We’ve long known that MDMA, more popularly known as Molly or Ecstasy, is an effective treatment for Post Traumatic Stress Disorder. Israel has used it for this purpose since 2019.
But there is also some preliminary evidence that the drug can turn haters into lovers, making it a powerful potential tool for deradicalization.
The FDA is expected to approve MDMA and psilocybin, also known as psychedelic mushrooms, for PTSD therapy within the next two years. But further progress on more experimental fronts has long been delayed by regulatory hurdles.
At a time when hate, extremism and intolerance threaten to tear America apart, it is mind-boggling that we are not pushing to better understand how MDMA and other psychedelics can bring people together, or aid efforts to deradicalize people lost to hate.
How MDMA changed one neo-Nazi
The most promising evidence of MDMA’s effects on hate was discovered by accident.
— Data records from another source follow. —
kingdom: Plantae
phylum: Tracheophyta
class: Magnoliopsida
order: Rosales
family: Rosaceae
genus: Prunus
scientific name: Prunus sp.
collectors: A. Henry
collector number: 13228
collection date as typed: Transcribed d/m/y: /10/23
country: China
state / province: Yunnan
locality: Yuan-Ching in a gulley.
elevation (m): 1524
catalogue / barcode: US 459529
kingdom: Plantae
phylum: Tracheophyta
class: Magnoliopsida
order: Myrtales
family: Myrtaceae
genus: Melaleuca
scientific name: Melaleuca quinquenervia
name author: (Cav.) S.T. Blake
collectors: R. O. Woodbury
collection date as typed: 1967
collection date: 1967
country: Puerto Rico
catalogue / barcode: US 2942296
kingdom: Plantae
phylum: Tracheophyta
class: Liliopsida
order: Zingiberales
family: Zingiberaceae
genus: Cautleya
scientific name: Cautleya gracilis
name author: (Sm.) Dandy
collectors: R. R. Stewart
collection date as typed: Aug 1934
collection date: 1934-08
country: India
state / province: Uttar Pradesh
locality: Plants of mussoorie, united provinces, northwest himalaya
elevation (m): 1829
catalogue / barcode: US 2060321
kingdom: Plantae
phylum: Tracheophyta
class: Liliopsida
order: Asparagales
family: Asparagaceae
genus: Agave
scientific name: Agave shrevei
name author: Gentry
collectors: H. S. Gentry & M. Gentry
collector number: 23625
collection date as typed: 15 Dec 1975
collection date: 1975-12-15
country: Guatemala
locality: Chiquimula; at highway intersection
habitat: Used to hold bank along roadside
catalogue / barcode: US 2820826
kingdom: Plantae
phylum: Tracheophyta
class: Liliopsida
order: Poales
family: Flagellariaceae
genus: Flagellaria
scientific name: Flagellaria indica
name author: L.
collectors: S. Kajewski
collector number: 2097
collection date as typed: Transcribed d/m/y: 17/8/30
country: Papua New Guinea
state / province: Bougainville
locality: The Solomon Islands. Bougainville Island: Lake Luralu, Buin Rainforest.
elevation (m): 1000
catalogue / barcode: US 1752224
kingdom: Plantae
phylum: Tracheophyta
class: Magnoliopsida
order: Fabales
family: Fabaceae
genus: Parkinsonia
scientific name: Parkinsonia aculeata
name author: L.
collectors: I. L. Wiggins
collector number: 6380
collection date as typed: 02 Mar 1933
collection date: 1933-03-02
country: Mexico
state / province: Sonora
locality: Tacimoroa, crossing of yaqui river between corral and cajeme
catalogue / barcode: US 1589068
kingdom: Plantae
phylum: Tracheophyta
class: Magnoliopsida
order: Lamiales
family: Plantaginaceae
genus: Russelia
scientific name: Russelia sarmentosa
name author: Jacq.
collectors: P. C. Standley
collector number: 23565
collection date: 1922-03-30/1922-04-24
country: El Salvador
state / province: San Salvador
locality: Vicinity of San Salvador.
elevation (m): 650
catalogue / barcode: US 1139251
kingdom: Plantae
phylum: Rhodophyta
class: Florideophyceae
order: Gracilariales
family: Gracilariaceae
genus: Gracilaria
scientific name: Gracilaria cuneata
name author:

During the conclusion of a 2020 University of Chicago double blind study on the effect of MDMA on social touch, one participant known as “Brandon” revealed to researchers that he led the Midwest branch of Identity Evropa, a white nationalist group that played a key role in the 2017 “Unite the Right!” rally — and that taking MDMA had led him to a life-changing revelation.
“Love is the most important thing,” he told a stunned researcher, who followed up. “Nothing matters without love.”
Eshman lamented how MDMA is banned as a Schedule I drug in America and detailed how other Jewish academics at Yale in Connecticut and Hebrew University in Israel are researching drugging people with the powerful hallucinogen to fight anti-Semitism.